Do lado de fora, durante o encontro, os alunos leram um manifesto no qual questionam quais atitudes o ministro tomará na condução das ações do combate à disseminação do novo coronavírus.

“No momento mais crítico da pandemia, presenciamos a quarta indicação ao Ministério da Saúde que, desde o início, mostrou-se incapaz de articular políticas eficazes de contenção do vírus. Nesse contexto, questionamos a afirmação de que cabe ao Ministério apenas executar as políticas do Governo Bolsonaro. O que poderia significar uma saída para o povo brasileiro, na verdade, reveste-se de continuidade da política implementada até agora, com isenção de qualquer responsabilidade por parte da liderança do Ministério da Saúde”, diz o texto (leia a íntegra abaixo).
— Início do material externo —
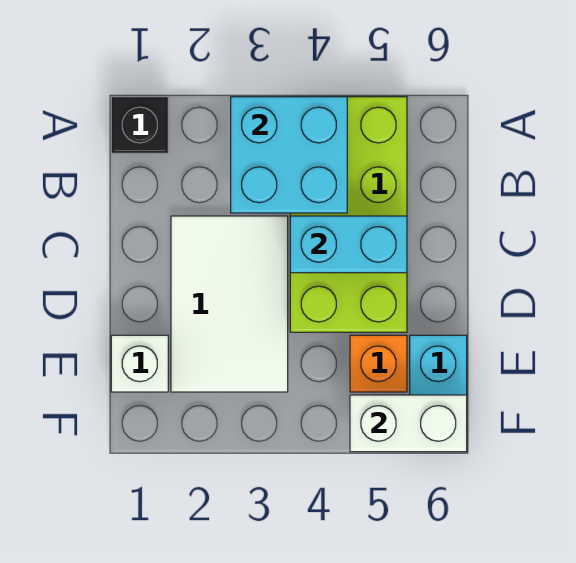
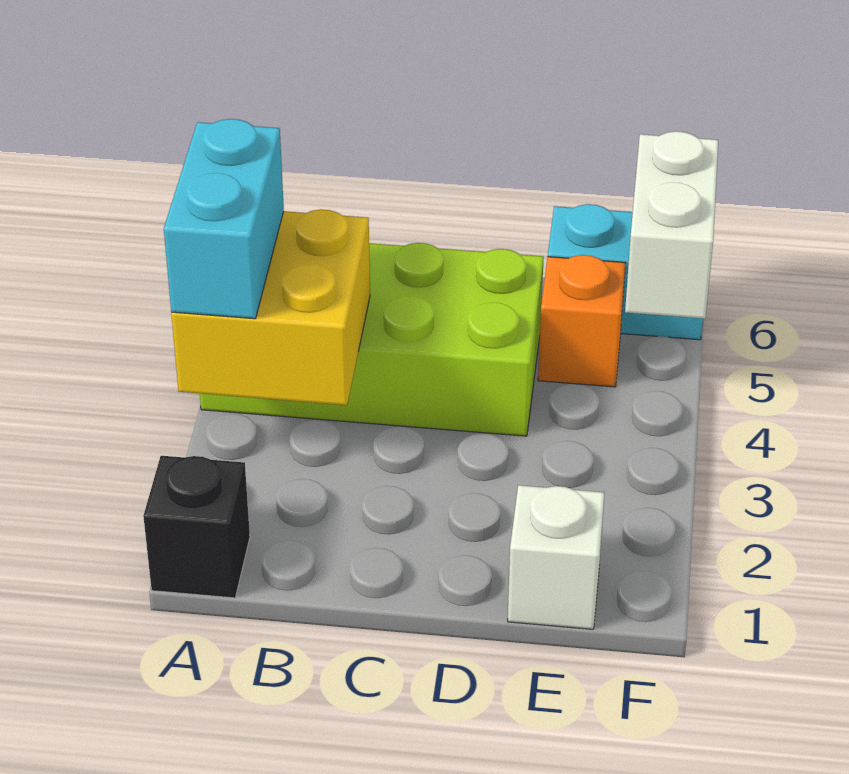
cyan 2x2 brick [231,97,347,213] -> yellow 2x2 brick [171,209,370,405]
white 2x3 tile [171,216,288,392] -> none
cyan 1x2 brick [290,216,407,273] -> cyan 1x2 brick moved to [164,119,284,319]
Em sua fala, Queiroga pediu um voto de confiança à comunidade médica e disse que está tentando montar uma equipe técnica, mas não respondeu objetivamente se o ministério continuará apoiando o uso de remédios como cloroquina e ivermectina, defendidos como “tratamento precoce” para a Covid-19 por Jair Bolsonaro e pelo ex-ministro Eduardo Pazuello, embora sejam ineficazes para tratar a doença e possam causar efeitos colaterais graves em caso de consumo indiscriminado.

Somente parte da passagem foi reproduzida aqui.